### Consignes et exercices
1. Répondez à ces questions d'après le texte :
(a) À quoi tout ce que nous imaginons, pensons, faisons, disons ou gesticulons devrait-il obéir ?
(b) Que vaut-il mieux faire si l'on ne respecte pas l'exigence de lucidité ?
(c) Qu'est-ce qu'il ne s'agit pas de faire, d'après le dernier paragraphe ?
2. Recopiez le passage du texte qui commence par « Plus les choses » et se poursuit jusqu'à « perspective sans focale. ».

### Texte à lire
+ + + +
Déçus globalement par nos intellectuels qui essayent d’expliquer en se rangeant du côté des baratineurs de cafés maures comme s’ils n’avaient pas le devoir de se référer à une grille de lecture avec des instruments de lecture, c’est-à-dire avec des concepts et des règles. Tout ce que nous imaginons, pensons, faisons, disons ou gesticulons devrait obéir à une sémantique, une grammaire et à un lexique. Lorsque l’intellectuel livre son opinion sans critères d’analyse, sans hypothèses, sans références historiques ou philosophiques, il est soit dans la démagogie pour gagner la sympathie du « peuple », soit dans la revanche contre le système, soit dans l’esprit partisan et sectaire en faveur d’un parti ou d’un clan.

Certes, il est difficile de rester neutre, objectif et impartial lorsqu’il s’agit de sa patrie et des siens, mais l’exigence de lucidité doit être de rigueur pour celui qui veut engager sa responsabilité éthique et accomplir son devoir. Sinon il vaut mieux changer de métier et devenir cafetier « boulitique » ou agent propagandiste.

Plus les choses sont confuses, plus le péril est grand, et plus la tête doit rester au-dessus des flots et en dehors de la mêlée. Il ne s’agit pas de mépriser le « peuple », mais de refuser les raccourcis morbides et les incitations à plus de confusion par simplisme réducteur ou par perspective sans focale.
+ + + +
### Matériel présenté
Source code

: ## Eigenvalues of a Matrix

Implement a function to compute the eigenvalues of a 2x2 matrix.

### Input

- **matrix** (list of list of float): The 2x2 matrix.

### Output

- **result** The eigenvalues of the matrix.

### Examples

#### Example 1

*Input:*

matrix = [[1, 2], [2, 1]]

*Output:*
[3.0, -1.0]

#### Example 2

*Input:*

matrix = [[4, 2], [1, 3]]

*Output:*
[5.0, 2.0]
+ + + +
### Réponses par consigne
1.
(a) À une sémantique, une grammaire et à un lexique.
(b) Changer de métier et devenir cafetier « boulitique » ou agent propagandiste.
(c) Mépriser le « peuple ».

2.
Plus les choses sont confuses, plus le péril est grand, et plus la tête doit rester au-dessus des flots et en dehors de la mêlée. Il ne s’agit pas de mépriser le « peuple », mais de refuser les raccourcis morbides et les incitations à plus de confusion par simplisme réducteur ou par perspective sans focale.